Baldwin recalled that his ambition from age 10 was to become a lawyer: “I wanted to be president of the United States, so I had to get my hands on a law degree.” Instead he abandoned that plan in college, choosing instead to study drama and acting at New York University. “Nearly every day since then I have wondered what might have been,” he said, “if I had possessed the patience, the skill, and the good fortune to be where you are today.” He noted that he had asked his friend John Sexton, president of New York University and a former law school dean there, for help on his speech, and that Sexton had advised him to ask the graduates “to think about the link between law and morality.” Baldwin went even further than that. “I want you to leave here and save this country,” he said, “because this country needs your help.”
Campaign finance reform, for example, is “an issue that I believe is the linchpin of our domestic political problems,” he said. Baldwin touched briefly on many social issues that lawyers could affect. He noted that the historic 1954 Brown vs.

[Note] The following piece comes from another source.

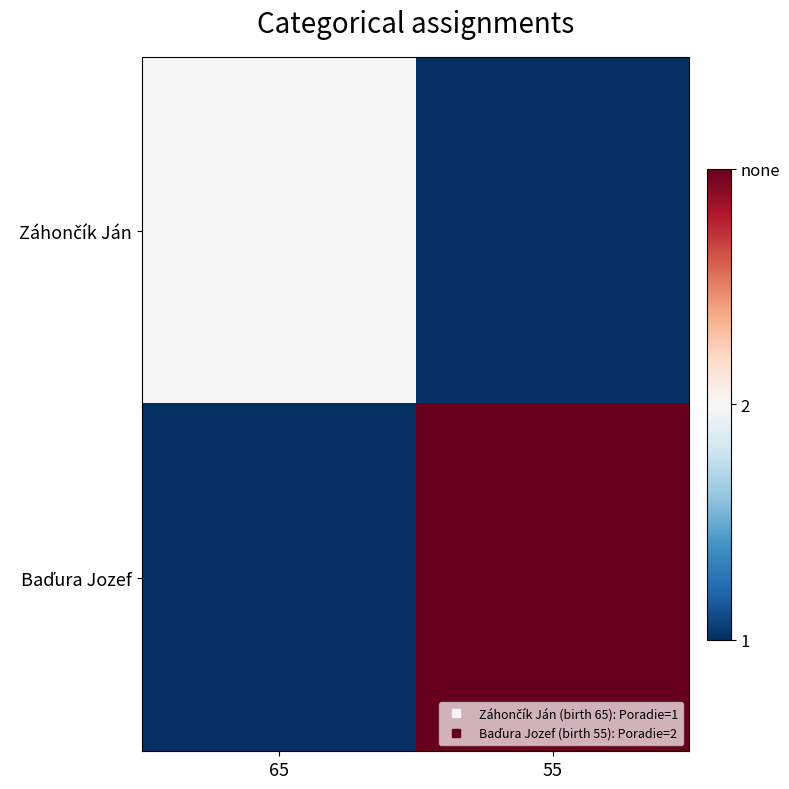

Count the number of categories in the chart.

2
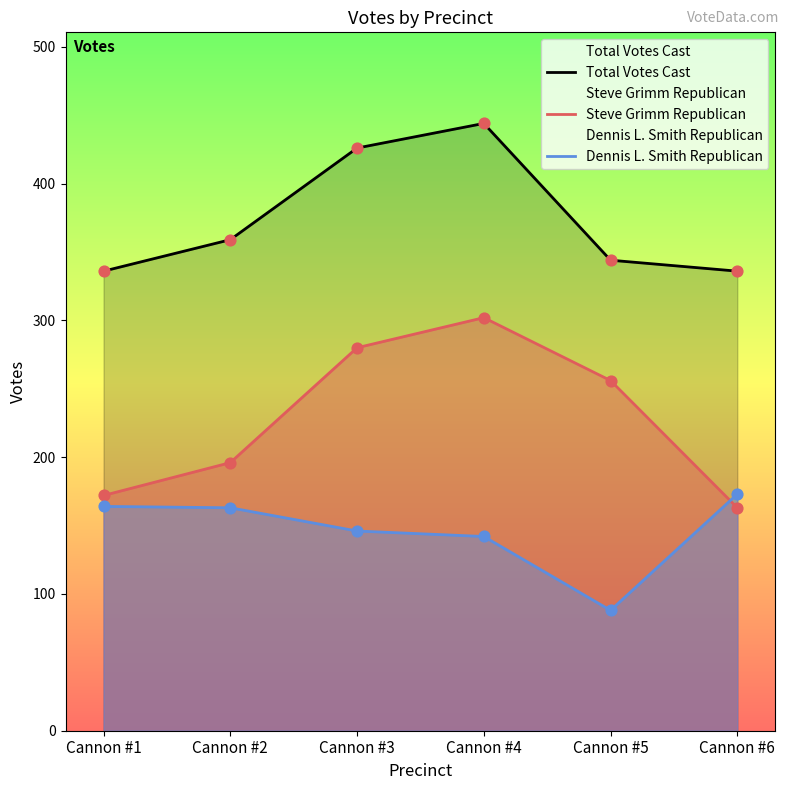

Which series reaches the minimum Y coordinate?

Dennis L. Smith Republican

Board of Education decision did not grow from any new information, but occurred because the Supreme Court justices realized that the country was ready to move past the “separate but equal” doctrine.
Some listeners were braced for a more confrontational address; Baldwin had endured a hellacious custody battle for his daughter during his highly public, bitter divorce from movie star Kim Basinger. (Read a New Yorker profile of Baldwin.) His 2008 book (with Mark Tabb) A Promise to Ourselves detailed his frustrations with family law and divorce lawyers. One of his ex-wife’s lawyers, Baldwin wrote, “had a bad case of the intellectual vanity that afflicts most attorneys I had known. Since my own college days, most lawyers had always struck me as men and women who were not smart enough to become doctors or engineers. Therefore, they opted for a career wherein rote recitation of the legal code and a gift for bullshitting people amounted to a profession.” However, the latter pages of that book describe the intellectual bond he formed with professor of law Jeannie Suk (read a Harvard Magazine article on her work) and others on the Harvard Law faculty, and advance some constructive suggestions for improving divorce proceedings. His connections with the HLS teachers no doubt paved the way for Baldwin’s Class Day appearance.
Toward the end of his remarks, the actor shared the humorous adage that “Acting is what you do when you have no musical ability.” He corrected this to, “Acting is what you do when you have neither musical ability nor a law degree from a school like Harvard.” On reflection, he said, “If I had it to do all over again, I would choose differently….I believe that I would trade what I have for what you’ll have tomorrow afternoon. Thank you.”